■ **PROBLEM TO WORK ON**: Count the lines below containing "para". Number only.
....................
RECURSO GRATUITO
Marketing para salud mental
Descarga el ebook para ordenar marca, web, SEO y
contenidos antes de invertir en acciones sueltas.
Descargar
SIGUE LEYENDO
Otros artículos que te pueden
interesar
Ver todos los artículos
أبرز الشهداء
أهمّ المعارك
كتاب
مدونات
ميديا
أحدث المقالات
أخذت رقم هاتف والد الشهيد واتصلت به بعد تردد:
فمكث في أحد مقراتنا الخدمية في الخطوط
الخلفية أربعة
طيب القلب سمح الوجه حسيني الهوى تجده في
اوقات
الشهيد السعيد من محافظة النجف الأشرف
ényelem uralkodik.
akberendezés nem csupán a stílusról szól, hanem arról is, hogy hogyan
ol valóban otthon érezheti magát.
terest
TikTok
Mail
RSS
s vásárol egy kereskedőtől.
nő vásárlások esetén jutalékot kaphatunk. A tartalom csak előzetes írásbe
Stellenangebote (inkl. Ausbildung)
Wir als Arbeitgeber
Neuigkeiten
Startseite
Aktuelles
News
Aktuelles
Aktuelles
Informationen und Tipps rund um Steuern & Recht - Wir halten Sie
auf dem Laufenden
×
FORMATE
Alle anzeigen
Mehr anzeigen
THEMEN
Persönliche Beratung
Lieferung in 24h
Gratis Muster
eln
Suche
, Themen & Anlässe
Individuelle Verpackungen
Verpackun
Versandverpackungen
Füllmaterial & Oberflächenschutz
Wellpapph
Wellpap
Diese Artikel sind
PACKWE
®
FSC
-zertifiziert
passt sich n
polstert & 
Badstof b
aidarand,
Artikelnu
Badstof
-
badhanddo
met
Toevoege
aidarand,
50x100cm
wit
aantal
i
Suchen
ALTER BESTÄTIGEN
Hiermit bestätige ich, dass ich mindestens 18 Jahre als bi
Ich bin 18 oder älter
....................
■ **REPLY TO THE TASK**: 2